Second example: firms’ use of associates. Pamela Woldow and James Cotterman of Altman Weil warned law firms in a recent seminar on associate compensation that they need to cut associate salaries much more deeply and accept the fact that clients will never again pay for new associates billed out by the hour. Clients would much rather rely on their own contract lawyers or on offshore professionals than on inexperienced associates; but the opportunity to train associates with this work —  and, much more, the ability to generate revenue off these associates’ billed hours — is key to law firms’ success. The solution to this impasse: fixed fees.

Woldow pointed out that corporate clients are more amenable to using first- and second-years on their matters in fixed-fee arrangements. “So if you really want to use and train your first- and second-years, then up the alternative fee arrangements,” she said.

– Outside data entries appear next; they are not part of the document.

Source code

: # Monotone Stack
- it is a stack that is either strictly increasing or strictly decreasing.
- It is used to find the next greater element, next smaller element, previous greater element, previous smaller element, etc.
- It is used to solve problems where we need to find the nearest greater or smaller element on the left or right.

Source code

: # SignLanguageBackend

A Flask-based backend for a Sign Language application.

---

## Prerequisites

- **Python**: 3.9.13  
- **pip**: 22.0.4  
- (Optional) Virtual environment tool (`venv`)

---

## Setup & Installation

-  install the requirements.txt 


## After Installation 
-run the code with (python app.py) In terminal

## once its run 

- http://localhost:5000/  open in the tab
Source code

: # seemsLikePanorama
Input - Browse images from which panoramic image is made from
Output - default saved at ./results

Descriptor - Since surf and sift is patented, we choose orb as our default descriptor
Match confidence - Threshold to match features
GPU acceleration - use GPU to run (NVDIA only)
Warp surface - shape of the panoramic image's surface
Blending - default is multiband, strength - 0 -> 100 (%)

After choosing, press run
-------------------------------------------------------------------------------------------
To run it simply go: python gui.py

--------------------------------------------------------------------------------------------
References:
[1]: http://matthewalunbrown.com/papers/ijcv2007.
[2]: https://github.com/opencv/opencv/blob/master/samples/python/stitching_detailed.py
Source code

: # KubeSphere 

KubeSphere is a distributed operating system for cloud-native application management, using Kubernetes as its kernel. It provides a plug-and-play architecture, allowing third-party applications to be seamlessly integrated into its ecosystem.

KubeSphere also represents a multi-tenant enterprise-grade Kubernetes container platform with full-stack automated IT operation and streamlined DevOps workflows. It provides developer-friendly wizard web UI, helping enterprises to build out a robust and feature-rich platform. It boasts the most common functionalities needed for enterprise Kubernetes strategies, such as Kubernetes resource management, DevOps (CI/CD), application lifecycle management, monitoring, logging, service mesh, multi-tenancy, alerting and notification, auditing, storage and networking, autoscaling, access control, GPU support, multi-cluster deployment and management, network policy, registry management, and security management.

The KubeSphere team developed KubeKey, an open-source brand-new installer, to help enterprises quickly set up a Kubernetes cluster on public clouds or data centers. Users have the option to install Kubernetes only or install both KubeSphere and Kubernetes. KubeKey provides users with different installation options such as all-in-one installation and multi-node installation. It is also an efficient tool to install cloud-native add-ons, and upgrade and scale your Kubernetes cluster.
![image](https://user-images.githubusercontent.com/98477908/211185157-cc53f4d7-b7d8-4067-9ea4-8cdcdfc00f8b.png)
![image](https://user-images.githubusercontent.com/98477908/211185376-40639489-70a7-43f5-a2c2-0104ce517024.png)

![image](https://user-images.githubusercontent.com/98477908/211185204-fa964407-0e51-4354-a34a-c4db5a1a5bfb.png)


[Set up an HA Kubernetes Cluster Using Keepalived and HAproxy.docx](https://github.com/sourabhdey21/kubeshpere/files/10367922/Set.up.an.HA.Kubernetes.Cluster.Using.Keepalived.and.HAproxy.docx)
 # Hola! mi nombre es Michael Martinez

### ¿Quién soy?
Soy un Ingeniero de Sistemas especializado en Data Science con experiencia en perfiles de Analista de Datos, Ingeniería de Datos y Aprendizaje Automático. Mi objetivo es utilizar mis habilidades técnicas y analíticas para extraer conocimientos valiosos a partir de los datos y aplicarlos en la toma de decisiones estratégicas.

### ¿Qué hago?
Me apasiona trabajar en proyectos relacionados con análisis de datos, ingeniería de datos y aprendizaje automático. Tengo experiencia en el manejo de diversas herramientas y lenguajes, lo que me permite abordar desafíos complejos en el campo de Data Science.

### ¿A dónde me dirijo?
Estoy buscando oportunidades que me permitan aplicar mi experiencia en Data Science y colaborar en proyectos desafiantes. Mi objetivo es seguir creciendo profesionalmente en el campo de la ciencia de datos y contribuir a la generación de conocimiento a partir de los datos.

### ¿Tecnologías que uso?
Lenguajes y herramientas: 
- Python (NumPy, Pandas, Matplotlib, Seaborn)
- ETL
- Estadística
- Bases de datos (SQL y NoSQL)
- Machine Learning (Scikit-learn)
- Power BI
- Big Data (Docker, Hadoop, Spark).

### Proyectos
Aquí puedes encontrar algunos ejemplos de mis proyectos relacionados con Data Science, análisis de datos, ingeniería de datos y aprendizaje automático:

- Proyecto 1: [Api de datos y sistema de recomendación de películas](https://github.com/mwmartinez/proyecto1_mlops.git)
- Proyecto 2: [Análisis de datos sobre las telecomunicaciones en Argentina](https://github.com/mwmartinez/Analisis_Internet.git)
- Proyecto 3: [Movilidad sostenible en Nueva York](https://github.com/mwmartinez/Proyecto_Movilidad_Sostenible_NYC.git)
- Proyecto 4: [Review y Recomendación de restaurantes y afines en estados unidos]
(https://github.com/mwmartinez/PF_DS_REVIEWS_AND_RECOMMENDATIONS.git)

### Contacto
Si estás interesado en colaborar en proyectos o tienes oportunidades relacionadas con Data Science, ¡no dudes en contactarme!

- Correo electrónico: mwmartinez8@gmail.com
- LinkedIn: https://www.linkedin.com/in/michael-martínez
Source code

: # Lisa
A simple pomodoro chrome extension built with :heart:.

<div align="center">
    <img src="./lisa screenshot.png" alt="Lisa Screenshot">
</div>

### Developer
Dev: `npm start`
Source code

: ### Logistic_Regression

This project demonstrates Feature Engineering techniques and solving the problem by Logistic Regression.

Endless battalions of associates only make sense in a variable-fee system. When the amount of money you make is tied directly to the number of people working on a file and the amount of time they take to do it, you have every incentive to increase both. In a fixed-fee system, profitability flows in precisely the opposite direction: fewer people hired, fewer hours spent. Law firms that abandon variable-fee structures will shortly find themselves completely rethinking how many associates they hire, how much they pay them, and what tasks those associates are assigned. Under a fixed-fee system, a firm that genuinely wants to train its associates can afford to do so, not least because there’ll be fewer of them — the demand for associates will plummet, along with their cost.

As variable fees give way to fixed fees, we’re seeing a corresponding shift of burdens from the client to the lawyer: the risk of financial shortfall, the maintenance and analysis of relevant data, the obligation to control costs, the necessity of working smarter, the requirement to properly define productivity, and the responsibility to prioritize value. These changes are poised to transform lawyers’ incentives, processes, systems, and attitudes — for the better. Forget the billable hour: the future of law practice is tied to whether lawyers’ fees remain variable — or, put differently, to whether the client or the lawyer decides how much the client will pay. If I were you, I’d bet on the side that’s holding the money.